United States Annual Budget, Part I
Some day I’d like to write an Owners’ Manual to the United States with a summary of how our country operates – things many of us know hazily but can get easily confused on the details. In the meantime, the showdown over the debt ceiling has me going back to basics of the government. Part I will look at overall spending by the federal government in recent decades and years, and Part II will look at what that spending is for.
This is pretty elementary stuff, but even for someone who has been following these budget debates for a while, it may be useful to see a summary of the latest numbers.
The federal deficit is the difference between government spending (also called outlays) and government receipts (money the government receives from taxes and other sources such as natural resource fees). In the [unfortunately rare] event of spending being less than receipts, the difference is called a surplus instead. The federal deficit shouldn’t be confused with the trade deficit (basically the difference between how much the US sells to and buys from other countries).
Let’s Look At The Numbers
Taxes have not gone up. Statistics for spending and receipts since the 1930s (see figure, left panel) shows that federal receipts grew tremendously at about the time of World War II, but since the 1940s, have generally hovered between 16% and 18% of gross domestic product (GDP).
The actual dollar amounts have grown tremendously because the population has more than doubled since 1940, a dollar has gone down in value by more than a factor of ten since 1950, and in real terms (that is, adjusting for inflation), just since 1960, the value of the goods and services per person that America produces has more than tripled. But the more relevant measure is how big a chunk of national income is going to taxes, not how big the number has grown due to there being more people, or inflation, or because everybody is making more money (including people being paid by the government).
So, if someone says that taxes are out of control, note that they are actually a bit lower than in the 1990s.
This does not directly say if your taxes have gone up or down. Even aside from individual incomes going up and down over time, tax rates on specific incomes have changed over time, and differences regarding capital gains, payroll taxes, etc., add lots of complexity. But all in all, the federal government captures around the same fraction of the economy now as it did in 1990 or even 1960.

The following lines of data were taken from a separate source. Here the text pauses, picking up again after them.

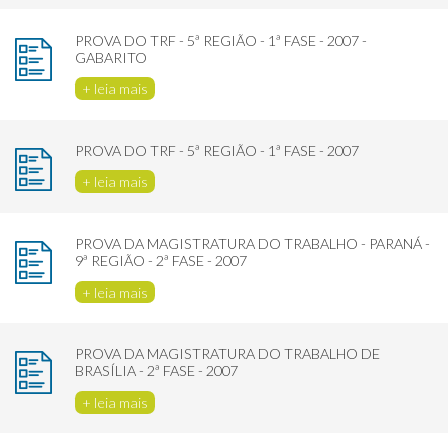
PROVA DO TRF - 5ª REGIÃO - 1ª FASE - 2007 -
GABARITO
+ leia mais
PROVA DO TRF - 5ª REGIÃO - 1ª FASE - 2007
+ leia mais
PROVA DA MAGISTRATURA DO TRABALHO - PARANÁ -
9ª REGIÃO - 2ª FASE - 2007
+ leia mais
PROVA DA MAGISTRATURA DO TRABALHO DE
BRASÍLIA - 2ª FASE - 2007
+ leia mais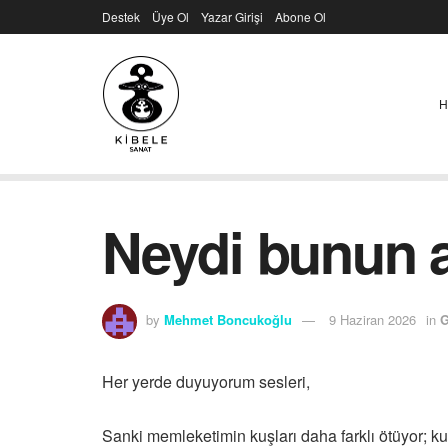
Destek
Üye Ol
Yazar Girişi
Abone Ol
H
Neydi bunun 
by
Mehmet Boncukoğlu
9 Haziran 2026
in
G
Her yerde duyuyorum sesleri,
Sanki memleketimin kuşları daha farklı ötüyor; kuzu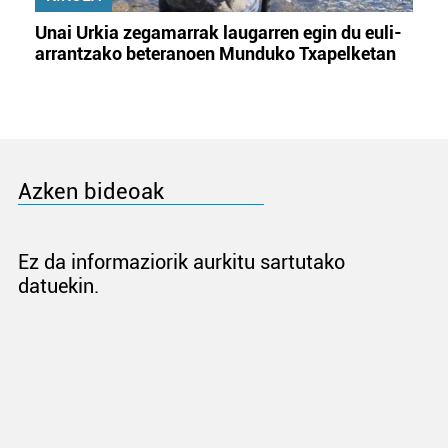
Unai Urkia zegamarrak laugarren egin du euli-
arrantzako beteranoen Munduko Txapelketan
Azken bideoak
Ez da informaziorik aurkitu sartutako
datuekin.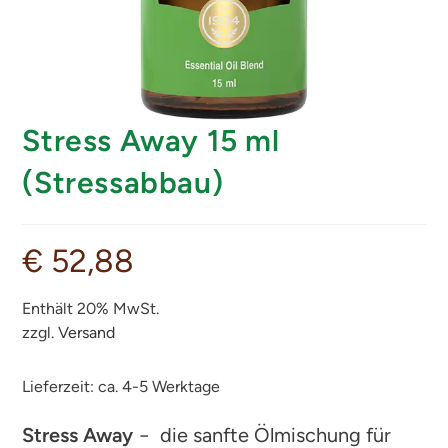
Stress Away 15 ml
(Stressabbau)
€
52,88
Enthält 20% MwSt.
zzgl.
Versand
Lieferzeit: ca. 4-5 Werktage
Stress Away
− die sanfte Ölmischung für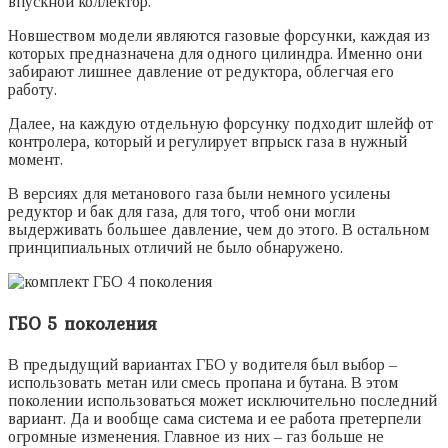
впускной коллектор.
Новшеством модели являются газовые форсунки, каждая из
которых предназначена для одного цилиндра. Именно они
забирают лишнее давление от редуктора, облегчая его
работу.
Далее, на каждую отдельную форсунку подходит шлейф от
контролера, который и регулирует впрыск газа в нужный
момент.
В версиях для метанового газа были немного усилены
редуктор и бак для газа, для того, чтоб они могли
выдерживать большее давление, чем до этого. В остальном
принципиальных отличий не было обнаружено.
ГБО 5 поколения
В предыдущий вариантах ГБО у водителя был выбор –
использовать метан или смесь пропана и бутана. В этом
поколении использоваться может исключительно последний
вариант. Да и вообще сама система и ее работа претерпели
огромные изменения. Главное из них – газ больше не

Federal spending has crept upwards. In the 1950s, it was about 16% of GDP, about equal to receipts. Since the 1980s, the four-year average has fluctuated between about 19% and 22%, with a peak during the Trump administration of almost 26%. Note that the left-hand panel groups together years from the 2nd year of a presidential administration to the first year of the next administration (for example 2018-2021 for Trump) because the new term begins in the middle of the fiscal year (FY 2023 began in October 2022), leaving presidents little time to exert much influence on the budget in their first year.
Deficit is growing almost exponentially. After the tremendous deficit spending of World War II, represented by a spike showing four years with an average annual spending of over 32% of GDP, deficits were generally 1% or less in the 1950s and 60s. In the 1970s and 80s, they grew to over 2%. Despite a pause in deficit spending – including a brief period of surplus in the late 1990s – the last 5 4-year-periods have had an average deficit of around 5% of GDP.
Recession and Covid have controlled recent spending. Looking at the right panel of figure, we see that spending rose after the 2008 recession, partly because many social programs automatically spend more when large numbers of people lose their jobs, and partly because the government spent money to prevent the recession from getting worse. The government made an even larger spending increase in 2020-2021 to curb the financial pain due to people staying home during Covid. Also receipts dropped in the early 2000s (Bush tax cut), dropped more sharply in 2009 because of the recession, and dropped slightly after 2015 (perhaps in part due to the Trump tax cut). I’m not sure why they increased in 2004-2007 and 2020-2022, though the Obama increase may have been due to recovery from the recession.
The Bottom Line
The United States federal government has been collecting taxes and other receipts at a stable rate of 16-18% of GDP since the 1950s. Spending has been on a slightly upward trajectory, from about 16% in the 1950s to over 20% in the 1980s, then down to under 19%, before going above 28% for two years due to the Covid pandemic. The combination of these two trajectories yields a situation of the 4-year-average annual deficit growing from 1% of GDP to peaks of 7% and 9% during the Great Recession and Covid, respectively. In FY2022, the last for which data is available, the annual deficit has returned to a still-high 7%.
Data Source
All data from FRED, the data hub for the Federal Reserve Bank of St Louis, Net Outlays as Percent of Gross Domestic Product and Federal Surplus or Deficit [-] as Percent of Gross Domestic Product.